As April kicked off, RBI governor Shaktikanta Das told reporters that the apex banking institution has no plans of tightening liquidity in the market and will continue its accommodative stance for the next three months.
“There is ample liquidity. Because there is ample liquidity, the risk free rates will come off meaningfully. When that happens, generally people tend to take a risk,” explained Birani.
AdvertisementThis means that if people have more money in hand — while inflation is in excess of 6% — they have an increased ability to invest. It also means that if they’re taking out a loan and the market is doing well, they think they can leverage their investments in the market to make up the difference.
Risk free rates of interest just aren’t going to cut it anymore
As a salaried individual, the safest ways to invest your money is by putting it in a savings account, locking it up in a fixed deposit or finding a government instrument to invest in.
Many parked their funds in the Employee Provident Fund (EPF). But in the most recent budget, the government capped the non-taxable amount at ₹2,50,000. Moreover, the return on fixed deposits doesn’t make up for inflation and savings account rates even less so.
This leaves the average investor with very few options. And, since investing directly into funds when the market is getting kicked around by daily speculation, SIPs is a safer option.
“Everybody was waiting for the big correction, which hasn’t happened. They’re losing patience. It’s better to have a plan rather than depend on the market,” said Kumar.
Is the SIP uptake here to stay?
As a salaried individual, one only thinks about assessment management or financial planning where the inflow of cash is certain. “If you feel confident about where that cash flow is coming from, you start allocating — whether it's in equity, gold or wherever they want to,” said Birani.
And, with the pandemic shedding its uncertainty, markets are on an upward trajectory. “With buoyant stock markets, we can only hope that the positive trend in equity flows is not a one-month or a year ending aberration but a return of investors to mutual funds and long-term investing,” said Gopal Kavalireddi, the head of research at FYERS — a tech-focused stockbroking and mutual funds investment platform.

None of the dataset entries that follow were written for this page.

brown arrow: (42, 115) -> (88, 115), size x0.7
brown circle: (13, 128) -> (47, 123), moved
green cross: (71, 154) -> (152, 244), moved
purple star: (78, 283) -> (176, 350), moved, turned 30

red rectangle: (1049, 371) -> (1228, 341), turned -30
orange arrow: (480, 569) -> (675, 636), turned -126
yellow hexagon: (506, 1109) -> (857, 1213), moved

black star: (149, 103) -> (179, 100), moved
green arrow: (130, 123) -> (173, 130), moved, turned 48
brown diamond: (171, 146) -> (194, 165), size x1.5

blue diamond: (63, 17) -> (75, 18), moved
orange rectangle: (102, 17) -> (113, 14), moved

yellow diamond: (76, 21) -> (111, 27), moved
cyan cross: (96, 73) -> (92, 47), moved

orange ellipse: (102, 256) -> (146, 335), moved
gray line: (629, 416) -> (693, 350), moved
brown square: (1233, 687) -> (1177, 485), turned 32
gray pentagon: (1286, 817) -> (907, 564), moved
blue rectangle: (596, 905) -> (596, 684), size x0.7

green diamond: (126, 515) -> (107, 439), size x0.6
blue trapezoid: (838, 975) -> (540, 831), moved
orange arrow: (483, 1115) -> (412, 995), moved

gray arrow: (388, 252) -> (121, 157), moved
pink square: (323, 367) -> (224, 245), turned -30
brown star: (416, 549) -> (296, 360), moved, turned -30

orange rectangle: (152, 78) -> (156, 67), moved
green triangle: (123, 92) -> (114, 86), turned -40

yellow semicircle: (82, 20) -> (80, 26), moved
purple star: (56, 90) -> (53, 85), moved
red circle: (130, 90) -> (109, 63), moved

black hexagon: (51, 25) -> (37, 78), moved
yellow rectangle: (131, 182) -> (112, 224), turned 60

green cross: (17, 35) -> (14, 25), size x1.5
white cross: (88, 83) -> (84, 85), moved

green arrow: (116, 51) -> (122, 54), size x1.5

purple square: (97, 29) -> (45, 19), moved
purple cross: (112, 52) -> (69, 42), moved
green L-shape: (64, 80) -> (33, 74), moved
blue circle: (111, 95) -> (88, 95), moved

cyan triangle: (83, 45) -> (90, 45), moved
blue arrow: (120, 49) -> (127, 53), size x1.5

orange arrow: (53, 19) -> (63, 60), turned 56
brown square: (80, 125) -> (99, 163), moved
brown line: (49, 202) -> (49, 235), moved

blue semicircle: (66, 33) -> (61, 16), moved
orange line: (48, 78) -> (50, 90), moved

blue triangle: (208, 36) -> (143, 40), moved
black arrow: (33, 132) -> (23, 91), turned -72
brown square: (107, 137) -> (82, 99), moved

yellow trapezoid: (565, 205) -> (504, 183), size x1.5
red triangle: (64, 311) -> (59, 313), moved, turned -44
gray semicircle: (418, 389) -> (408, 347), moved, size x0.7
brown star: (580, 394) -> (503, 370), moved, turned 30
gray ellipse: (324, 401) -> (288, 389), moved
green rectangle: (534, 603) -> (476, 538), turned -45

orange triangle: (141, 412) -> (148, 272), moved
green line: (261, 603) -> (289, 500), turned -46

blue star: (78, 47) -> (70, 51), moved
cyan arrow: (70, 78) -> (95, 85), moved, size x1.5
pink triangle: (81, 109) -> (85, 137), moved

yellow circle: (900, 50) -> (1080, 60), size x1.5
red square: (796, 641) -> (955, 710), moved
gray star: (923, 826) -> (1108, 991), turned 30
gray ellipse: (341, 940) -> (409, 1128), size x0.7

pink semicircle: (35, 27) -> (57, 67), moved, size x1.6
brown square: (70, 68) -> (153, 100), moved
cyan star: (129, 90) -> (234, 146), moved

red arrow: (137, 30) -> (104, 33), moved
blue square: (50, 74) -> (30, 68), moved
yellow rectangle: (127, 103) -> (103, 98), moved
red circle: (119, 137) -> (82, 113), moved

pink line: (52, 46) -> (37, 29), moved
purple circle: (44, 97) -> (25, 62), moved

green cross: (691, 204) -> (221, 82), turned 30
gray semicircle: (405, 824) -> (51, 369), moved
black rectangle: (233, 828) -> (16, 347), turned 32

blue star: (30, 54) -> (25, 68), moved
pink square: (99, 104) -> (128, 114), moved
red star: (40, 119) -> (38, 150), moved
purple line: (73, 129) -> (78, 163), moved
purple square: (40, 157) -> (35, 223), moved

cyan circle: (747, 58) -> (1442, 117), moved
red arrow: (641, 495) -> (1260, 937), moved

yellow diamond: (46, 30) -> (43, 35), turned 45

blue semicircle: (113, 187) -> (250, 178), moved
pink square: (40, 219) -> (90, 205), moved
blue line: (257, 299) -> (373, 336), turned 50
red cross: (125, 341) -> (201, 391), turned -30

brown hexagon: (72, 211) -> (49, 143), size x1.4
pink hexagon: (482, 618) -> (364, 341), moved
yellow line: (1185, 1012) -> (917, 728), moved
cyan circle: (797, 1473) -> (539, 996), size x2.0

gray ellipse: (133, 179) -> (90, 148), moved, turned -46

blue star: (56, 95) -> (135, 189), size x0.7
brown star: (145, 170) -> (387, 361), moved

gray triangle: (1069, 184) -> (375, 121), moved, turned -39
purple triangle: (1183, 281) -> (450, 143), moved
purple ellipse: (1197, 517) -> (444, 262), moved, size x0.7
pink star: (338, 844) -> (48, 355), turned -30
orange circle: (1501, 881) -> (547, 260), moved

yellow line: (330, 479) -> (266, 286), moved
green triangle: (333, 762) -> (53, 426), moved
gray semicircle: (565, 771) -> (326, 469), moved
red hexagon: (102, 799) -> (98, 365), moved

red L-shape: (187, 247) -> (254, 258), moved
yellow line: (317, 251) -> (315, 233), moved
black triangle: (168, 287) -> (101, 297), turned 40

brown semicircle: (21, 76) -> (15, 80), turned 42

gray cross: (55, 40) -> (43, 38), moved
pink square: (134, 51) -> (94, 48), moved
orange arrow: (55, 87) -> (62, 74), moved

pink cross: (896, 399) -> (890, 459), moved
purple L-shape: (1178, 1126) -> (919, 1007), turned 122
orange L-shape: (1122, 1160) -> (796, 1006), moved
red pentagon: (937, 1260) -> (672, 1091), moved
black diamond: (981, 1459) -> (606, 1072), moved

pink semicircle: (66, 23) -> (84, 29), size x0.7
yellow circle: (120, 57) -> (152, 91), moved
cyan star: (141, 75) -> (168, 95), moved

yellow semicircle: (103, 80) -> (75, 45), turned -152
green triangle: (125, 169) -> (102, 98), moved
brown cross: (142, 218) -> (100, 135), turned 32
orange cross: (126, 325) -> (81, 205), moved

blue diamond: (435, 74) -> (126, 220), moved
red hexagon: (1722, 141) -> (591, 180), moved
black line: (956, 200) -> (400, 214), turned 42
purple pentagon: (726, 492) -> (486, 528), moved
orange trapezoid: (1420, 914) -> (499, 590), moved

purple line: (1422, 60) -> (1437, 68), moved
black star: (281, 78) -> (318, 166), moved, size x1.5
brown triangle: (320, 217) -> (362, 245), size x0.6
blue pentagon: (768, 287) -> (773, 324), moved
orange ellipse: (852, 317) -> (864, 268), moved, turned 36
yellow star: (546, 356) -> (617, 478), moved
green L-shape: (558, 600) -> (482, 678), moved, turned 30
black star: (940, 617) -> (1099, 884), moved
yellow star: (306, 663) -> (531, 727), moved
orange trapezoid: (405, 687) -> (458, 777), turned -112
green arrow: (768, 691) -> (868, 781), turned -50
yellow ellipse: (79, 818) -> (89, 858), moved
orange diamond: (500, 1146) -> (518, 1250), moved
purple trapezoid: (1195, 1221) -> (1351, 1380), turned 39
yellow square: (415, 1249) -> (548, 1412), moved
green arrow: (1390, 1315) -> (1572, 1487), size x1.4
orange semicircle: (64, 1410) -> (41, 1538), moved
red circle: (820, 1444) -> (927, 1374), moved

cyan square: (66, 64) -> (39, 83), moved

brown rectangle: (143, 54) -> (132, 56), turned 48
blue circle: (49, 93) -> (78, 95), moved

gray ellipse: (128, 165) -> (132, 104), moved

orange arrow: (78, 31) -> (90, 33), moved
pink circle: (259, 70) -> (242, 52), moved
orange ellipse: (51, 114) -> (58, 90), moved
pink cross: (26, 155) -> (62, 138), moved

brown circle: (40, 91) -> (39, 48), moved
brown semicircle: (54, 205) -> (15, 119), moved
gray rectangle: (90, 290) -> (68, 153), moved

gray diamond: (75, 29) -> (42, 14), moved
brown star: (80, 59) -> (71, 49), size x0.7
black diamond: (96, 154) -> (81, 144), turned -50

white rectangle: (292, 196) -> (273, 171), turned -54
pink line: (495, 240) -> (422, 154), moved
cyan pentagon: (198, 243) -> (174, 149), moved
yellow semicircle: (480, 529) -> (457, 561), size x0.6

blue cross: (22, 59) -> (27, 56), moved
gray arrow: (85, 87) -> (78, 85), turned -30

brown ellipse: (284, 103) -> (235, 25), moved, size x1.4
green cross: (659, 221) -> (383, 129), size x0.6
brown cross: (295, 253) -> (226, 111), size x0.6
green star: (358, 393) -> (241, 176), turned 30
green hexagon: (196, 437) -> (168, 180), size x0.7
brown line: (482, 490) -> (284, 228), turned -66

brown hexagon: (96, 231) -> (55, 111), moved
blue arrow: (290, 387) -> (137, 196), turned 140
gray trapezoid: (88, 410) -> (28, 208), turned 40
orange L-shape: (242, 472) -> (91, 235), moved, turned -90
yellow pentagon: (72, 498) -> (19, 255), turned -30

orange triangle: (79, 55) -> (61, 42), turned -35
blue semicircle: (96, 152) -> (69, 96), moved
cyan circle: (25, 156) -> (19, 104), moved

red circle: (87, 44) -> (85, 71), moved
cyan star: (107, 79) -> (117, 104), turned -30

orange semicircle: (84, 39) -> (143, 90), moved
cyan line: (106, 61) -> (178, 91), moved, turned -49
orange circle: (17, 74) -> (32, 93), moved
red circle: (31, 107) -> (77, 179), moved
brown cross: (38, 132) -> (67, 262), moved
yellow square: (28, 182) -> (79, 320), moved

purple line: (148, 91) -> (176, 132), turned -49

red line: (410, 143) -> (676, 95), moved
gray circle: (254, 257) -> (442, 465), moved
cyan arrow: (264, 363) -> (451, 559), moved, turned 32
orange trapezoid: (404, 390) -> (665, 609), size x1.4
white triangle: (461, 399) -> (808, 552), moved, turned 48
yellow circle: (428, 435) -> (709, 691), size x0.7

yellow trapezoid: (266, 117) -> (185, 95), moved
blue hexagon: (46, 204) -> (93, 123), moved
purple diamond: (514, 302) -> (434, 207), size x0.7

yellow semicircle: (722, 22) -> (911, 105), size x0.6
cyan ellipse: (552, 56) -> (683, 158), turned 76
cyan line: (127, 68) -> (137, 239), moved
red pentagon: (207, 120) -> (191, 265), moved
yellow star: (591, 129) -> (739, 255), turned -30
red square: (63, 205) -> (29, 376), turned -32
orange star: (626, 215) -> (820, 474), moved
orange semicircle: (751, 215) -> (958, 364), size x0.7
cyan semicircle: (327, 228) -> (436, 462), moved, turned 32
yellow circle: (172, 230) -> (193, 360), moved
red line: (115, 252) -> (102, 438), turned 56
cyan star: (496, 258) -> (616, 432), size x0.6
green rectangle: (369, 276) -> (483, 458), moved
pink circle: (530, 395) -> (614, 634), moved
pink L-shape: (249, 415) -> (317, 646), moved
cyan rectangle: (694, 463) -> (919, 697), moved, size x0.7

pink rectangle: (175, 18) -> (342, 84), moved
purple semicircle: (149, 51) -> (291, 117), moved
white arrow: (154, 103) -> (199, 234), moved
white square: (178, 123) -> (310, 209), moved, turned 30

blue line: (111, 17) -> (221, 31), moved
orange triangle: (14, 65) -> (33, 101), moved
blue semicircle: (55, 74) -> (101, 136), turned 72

Ratings agencies expect India to reclaim its growth as the fastest growing country in the financial year 2022, with GDP growth clocking in anywhere from 10.5% to over 13%. However, the rapid increase in the number of COVID cases across the country and the subsequent lockdowns could throw India’s economic recovery off track.
“If there is any blip in the momentum, it will be because people are biding their time to see how the new lockdown situation prevails. It may put people on the tenderhooks again,” said Birani.